### [Your tasks]
**1)** Repeat everything in the article on Pluto's fifth moon from "Using data from" down to "satellites to five.".
**2)** Count the lines in the records that contain the string "number". Reply with the count alone.

### [Document section]

================================

Pluto's fifth moon: five fascinating facts

Using data from the Hubble telescope, SETI scientists spotted a fifth moon orbiting the icy dwarf planet Pluto.

|
NASA/ESA/M. Showalter (SETI Institute)
This image, taken by NASA's Hubble Space Telescope, shows five moons orbiting the distant, icy dwarf planet Pluto. The green circle marks the newly discovered moon, designated P5, as photographed by Hubble's Wide Field Camera 3 on Saturday.

Scientists announced the discovery of a new moon around Pluto today (July 11), bringing the dwarf planet's number of known satellites to five.

The newfound Pluto moon was spotted by researchers using NASA's Hubble Space Telescope. The instrument has also found three other Pluto satellites — P4 last year, and Nix and Hydra in 2005. (The dwarf planet's other known moon, Charon, was discovered in 1978 at the United States Naval Observatory Flagstaff Station in Arizona.)

================================

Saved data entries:
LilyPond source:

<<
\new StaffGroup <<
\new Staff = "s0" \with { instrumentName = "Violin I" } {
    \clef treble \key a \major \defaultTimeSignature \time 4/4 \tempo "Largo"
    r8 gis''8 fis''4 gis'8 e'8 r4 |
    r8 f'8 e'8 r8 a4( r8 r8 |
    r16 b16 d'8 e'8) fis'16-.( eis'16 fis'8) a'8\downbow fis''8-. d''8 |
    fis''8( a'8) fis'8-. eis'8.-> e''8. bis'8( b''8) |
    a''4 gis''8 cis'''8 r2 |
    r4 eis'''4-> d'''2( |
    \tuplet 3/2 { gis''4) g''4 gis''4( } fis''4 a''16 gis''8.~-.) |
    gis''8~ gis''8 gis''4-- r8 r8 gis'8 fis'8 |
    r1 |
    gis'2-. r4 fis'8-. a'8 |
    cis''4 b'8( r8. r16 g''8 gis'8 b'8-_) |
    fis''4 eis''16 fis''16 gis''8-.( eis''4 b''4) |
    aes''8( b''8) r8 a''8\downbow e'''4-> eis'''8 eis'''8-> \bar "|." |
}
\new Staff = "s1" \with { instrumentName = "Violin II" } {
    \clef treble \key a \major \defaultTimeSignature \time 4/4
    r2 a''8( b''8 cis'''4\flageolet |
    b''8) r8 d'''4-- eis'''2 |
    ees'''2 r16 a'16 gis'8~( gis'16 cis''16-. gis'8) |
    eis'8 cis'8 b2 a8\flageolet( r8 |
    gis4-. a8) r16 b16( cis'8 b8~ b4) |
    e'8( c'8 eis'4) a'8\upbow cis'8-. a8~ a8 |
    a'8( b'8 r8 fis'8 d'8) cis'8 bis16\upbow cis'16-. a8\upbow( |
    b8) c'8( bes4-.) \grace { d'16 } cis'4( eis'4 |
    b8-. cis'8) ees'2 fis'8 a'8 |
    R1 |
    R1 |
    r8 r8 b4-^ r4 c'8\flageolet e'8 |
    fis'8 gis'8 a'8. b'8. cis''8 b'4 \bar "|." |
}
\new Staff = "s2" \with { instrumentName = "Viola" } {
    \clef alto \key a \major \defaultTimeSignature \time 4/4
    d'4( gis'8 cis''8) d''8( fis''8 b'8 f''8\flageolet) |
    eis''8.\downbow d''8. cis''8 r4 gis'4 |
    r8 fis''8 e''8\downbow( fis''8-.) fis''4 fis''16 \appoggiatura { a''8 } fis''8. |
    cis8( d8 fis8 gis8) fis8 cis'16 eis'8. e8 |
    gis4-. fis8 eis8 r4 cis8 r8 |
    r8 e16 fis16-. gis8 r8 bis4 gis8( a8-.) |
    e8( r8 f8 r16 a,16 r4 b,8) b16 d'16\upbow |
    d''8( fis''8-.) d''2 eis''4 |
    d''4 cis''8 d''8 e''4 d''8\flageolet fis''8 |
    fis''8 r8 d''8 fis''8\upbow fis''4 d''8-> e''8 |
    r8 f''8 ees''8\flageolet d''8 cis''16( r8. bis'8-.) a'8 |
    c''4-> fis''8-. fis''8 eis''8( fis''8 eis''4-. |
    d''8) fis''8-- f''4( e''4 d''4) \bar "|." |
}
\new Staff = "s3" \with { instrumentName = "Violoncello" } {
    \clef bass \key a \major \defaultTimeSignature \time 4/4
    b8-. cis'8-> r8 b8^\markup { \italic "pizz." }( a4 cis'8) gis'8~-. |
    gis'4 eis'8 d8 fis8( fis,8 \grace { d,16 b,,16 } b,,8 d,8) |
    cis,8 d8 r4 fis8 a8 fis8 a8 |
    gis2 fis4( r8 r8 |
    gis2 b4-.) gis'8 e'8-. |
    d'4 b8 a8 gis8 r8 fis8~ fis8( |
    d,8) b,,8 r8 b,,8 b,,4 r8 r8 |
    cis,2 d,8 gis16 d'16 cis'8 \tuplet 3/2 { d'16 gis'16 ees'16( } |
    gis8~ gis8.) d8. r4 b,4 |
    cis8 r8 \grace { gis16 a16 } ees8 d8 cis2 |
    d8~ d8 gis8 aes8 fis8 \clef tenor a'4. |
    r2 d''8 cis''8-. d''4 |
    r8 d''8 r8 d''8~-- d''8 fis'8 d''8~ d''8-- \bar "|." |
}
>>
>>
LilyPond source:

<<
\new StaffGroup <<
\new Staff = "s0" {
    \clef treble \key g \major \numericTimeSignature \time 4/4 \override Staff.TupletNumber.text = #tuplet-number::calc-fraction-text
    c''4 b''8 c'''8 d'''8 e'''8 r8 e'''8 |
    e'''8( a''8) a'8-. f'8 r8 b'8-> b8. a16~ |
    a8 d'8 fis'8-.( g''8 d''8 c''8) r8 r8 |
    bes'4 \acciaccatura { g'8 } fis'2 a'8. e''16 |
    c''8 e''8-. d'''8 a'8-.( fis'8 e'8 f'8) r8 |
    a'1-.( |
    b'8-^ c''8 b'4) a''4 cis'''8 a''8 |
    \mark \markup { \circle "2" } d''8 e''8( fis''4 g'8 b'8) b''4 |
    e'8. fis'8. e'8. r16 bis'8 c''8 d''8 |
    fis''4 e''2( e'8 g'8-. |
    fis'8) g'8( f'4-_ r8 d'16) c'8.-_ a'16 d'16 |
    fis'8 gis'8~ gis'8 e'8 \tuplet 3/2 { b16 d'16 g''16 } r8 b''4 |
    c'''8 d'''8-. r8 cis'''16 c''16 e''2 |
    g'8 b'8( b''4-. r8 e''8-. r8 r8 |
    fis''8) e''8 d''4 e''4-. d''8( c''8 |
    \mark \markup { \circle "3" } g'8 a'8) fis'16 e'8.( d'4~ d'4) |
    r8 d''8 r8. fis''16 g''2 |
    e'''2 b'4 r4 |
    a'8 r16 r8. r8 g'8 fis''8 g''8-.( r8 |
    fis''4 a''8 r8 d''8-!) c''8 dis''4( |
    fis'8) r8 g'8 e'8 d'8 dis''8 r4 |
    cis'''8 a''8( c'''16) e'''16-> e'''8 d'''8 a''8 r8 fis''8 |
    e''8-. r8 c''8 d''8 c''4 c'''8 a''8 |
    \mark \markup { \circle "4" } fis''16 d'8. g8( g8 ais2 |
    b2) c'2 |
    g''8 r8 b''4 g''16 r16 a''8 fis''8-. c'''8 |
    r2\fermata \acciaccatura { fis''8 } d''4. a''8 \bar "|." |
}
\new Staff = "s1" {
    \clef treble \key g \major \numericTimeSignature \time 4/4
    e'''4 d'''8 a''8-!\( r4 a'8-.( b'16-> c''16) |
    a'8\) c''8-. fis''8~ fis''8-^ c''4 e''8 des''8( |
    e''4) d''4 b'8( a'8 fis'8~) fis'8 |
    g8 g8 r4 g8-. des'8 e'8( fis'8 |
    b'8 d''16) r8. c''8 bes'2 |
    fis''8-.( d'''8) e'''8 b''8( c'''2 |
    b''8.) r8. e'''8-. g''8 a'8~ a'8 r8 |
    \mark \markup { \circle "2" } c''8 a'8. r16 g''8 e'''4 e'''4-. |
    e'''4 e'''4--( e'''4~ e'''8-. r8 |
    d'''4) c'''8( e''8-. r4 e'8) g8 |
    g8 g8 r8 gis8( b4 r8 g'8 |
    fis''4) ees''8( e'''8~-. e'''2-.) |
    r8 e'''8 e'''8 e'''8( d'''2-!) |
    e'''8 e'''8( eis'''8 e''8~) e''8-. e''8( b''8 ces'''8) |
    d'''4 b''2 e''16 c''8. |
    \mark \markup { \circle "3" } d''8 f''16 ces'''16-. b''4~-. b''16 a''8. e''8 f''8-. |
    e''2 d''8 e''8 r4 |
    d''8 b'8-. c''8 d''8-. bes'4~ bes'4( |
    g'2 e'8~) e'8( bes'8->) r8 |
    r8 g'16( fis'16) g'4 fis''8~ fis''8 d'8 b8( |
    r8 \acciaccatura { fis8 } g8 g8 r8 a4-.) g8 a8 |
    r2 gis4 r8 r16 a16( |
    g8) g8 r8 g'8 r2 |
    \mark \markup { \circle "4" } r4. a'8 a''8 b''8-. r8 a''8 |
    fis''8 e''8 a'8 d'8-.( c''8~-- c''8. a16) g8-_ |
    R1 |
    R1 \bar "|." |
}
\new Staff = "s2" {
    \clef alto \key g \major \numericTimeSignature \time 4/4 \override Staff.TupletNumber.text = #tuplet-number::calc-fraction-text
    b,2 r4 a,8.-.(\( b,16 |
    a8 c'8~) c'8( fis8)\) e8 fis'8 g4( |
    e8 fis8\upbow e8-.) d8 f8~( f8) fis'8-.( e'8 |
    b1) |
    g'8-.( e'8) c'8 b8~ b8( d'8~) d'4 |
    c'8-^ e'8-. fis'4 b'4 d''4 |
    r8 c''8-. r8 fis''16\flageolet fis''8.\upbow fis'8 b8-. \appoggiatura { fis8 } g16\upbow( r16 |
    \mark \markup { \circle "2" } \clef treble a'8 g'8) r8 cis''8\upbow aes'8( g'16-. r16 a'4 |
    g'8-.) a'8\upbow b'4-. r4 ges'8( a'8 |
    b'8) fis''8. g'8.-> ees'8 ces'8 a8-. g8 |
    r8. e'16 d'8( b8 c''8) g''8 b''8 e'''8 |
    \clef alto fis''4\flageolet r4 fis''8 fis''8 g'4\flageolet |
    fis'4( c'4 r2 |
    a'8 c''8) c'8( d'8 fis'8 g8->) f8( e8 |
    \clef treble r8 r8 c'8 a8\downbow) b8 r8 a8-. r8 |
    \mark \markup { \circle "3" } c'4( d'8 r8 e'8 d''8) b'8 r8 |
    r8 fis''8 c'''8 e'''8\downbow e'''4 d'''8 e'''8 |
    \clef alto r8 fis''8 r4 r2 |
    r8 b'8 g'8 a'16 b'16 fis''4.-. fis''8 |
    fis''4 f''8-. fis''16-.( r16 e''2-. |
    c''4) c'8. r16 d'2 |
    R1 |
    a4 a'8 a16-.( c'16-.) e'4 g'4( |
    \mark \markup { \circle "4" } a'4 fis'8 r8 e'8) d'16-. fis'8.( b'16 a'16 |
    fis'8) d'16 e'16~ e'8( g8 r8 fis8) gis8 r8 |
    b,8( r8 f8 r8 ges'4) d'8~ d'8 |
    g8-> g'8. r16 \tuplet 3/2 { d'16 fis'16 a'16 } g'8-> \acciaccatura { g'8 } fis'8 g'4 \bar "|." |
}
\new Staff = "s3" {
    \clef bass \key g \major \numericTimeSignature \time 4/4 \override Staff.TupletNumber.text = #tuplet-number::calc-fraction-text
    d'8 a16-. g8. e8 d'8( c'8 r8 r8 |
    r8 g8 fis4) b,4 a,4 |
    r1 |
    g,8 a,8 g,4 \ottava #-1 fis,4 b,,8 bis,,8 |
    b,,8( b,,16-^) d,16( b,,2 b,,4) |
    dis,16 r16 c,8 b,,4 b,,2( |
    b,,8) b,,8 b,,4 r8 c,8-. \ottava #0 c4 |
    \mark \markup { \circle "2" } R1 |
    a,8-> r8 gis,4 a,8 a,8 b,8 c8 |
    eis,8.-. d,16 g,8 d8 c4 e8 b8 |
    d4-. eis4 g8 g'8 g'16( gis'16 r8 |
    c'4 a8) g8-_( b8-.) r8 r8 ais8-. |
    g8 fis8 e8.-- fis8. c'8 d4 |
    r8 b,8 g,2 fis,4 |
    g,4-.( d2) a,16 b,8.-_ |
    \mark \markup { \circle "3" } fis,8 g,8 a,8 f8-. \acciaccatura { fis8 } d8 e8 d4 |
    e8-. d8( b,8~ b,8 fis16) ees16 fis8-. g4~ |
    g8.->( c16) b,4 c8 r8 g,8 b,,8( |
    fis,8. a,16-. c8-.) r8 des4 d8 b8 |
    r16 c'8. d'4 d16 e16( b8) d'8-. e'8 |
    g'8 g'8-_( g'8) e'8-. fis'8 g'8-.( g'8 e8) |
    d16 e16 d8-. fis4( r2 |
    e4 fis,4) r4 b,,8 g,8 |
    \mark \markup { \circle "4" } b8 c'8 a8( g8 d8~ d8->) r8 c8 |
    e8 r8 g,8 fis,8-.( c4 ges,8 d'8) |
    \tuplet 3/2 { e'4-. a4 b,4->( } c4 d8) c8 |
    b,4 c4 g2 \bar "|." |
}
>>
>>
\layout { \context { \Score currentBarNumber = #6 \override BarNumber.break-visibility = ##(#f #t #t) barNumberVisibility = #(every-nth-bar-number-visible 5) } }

================================

### [Expected answers]
**1)**
Using data from the Hubble telescope, SETI scientists spotted a fifth moon orbiting the icy dwarf planet Pluto.

|
NASA/ESA/M. Showalter (SETI Institute)
This image, taken by NASA's Hubble Space Telescope, shows five moons orbiting the distant, icy dwarf planet Pluto. The green circle marks the newly discovered moon, designated P5, as photographed by Hubble's Wide Field Camera 3 on Saturday.

Scientists announced the discovery of a new moon around Pluto today (July 11), bringing the dwarf planet's number of known satellites to five.

**2)** 4